熊本大学は4月30日、乳がん細胞がホルモン療法に対し耐性化する仕組みを明らかにしたと発表した。
同成果は熊本大学発生医学研究所細胞医学分野の斉藤典子 准教授、中尾光善 教授らと、同大学院生命科学研究部乳腺・内分泌外科学分野の冨田さおり 医師、岩瀬弘敬 教授、九州大学医学研究院の大川恭行 准教授らの共同研究によるもの。4月29日付(現地時間)の英科学誌「Nature」に掲載された。
乳がん治療では、エストロゲンという女性ホルモンとその受容体の働きを阻害する薬剤が使用される。しかし、この治療を長期にわたり受けていると、がん細胞が薬剤に耐性をもって再発する可能性がある。再発したがんは周りの組織に広がっていったり、リンパ節に転移するなど難治性となってしまう。

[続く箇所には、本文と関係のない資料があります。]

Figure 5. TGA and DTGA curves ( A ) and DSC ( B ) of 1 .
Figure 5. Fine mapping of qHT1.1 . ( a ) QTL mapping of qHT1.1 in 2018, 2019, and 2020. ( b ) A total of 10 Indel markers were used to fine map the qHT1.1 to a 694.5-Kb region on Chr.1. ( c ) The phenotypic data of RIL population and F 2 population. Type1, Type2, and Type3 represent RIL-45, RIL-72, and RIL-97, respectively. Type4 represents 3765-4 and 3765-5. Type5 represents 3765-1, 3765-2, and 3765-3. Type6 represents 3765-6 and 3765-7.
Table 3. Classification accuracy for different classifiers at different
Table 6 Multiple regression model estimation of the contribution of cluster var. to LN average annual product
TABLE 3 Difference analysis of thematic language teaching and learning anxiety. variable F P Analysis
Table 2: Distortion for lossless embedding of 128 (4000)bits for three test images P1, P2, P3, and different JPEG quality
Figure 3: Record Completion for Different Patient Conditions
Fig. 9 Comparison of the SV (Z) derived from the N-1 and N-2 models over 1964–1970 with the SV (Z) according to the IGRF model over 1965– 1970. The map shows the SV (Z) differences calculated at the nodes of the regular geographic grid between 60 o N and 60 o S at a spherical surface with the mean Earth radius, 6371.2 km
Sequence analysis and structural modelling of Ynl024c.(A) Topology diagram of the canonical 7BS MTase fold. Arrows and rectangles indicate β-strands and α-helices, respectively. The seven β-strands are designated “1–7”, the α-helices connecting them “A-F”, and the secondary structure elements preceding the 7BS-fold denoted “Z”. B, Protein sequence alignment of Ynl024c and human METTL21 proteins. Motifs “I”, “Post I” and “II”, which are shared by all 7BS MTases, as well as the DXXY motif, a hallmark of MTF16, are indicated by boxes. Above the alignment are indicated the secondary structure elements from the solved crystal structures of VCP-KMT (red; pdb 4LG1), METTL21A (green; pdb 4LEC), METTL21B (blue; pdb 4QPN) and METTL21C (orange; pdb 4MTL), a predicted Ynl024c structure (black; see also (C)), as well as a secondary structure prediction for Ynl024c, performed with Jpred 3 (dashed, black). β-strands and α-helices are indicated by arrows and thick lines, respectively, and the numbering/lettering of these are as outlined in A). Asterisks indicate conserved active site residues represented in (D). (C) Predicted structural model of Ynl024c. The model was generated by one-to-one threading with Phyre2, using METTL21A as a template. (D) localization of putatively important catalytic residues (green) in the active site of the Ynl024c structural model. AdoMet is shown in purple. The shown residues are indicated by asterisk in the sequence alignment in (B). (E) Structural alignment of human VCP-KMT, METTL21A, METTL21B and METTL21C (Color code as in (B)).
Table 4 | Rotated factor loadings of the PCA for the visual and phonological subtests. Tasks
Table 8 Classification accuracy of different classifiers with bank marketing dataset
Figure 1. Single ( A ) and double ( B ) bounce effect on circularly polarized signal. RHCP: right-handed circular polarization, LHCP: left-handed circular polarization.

研究グループはエストロゲン受容体を作る遺伝子で、活性化すると乳がん細胞の中でエストロゲン受容体が過剰に働くようになることで知られるESR1に注目し、ホルモン療法が効きにくい状態におけるESR1遺伝子の変化を調査した。その結果、難治性の乳がん細胞ではエストロゲン受容体およびESR1メッセンジャーRNA の量が数倍に増加していた。
また、核内のESR1遺伝子の近くに非コードRNAの大きな塊ができていることも判明。エストロゲン受容体をもつ乳がん細胞では、ESR1遺伝子の近くに多量の非コードRNAが蓄積していると考えられた。この非コードRNAを調べたところ、難治性細胞においてESR1遺伝子の働きを高く維持していることがわかった。
これらの研究結果から、エストロゲン受容体をもつ乳がん細胞は、ホルモン療法によってエストロゲンを長期に枯渇すると、ゲノム中のESR1遺伝子とその周囲の部分から非コードRNAが誘導されて、エストロゲン受容体を多量につくるように変わることで、ホルモン療法に対して耐性化すると結論づけられた。
なお、研究グループはポリフェノールの一種であるレスべラトロールが、その非コードRNAとESR1遺伝子の高発現を阻害し、乳がん細胞の増殖を抑制することを突き止めており、今後新しい乳がん治療の開発につながることが期待される。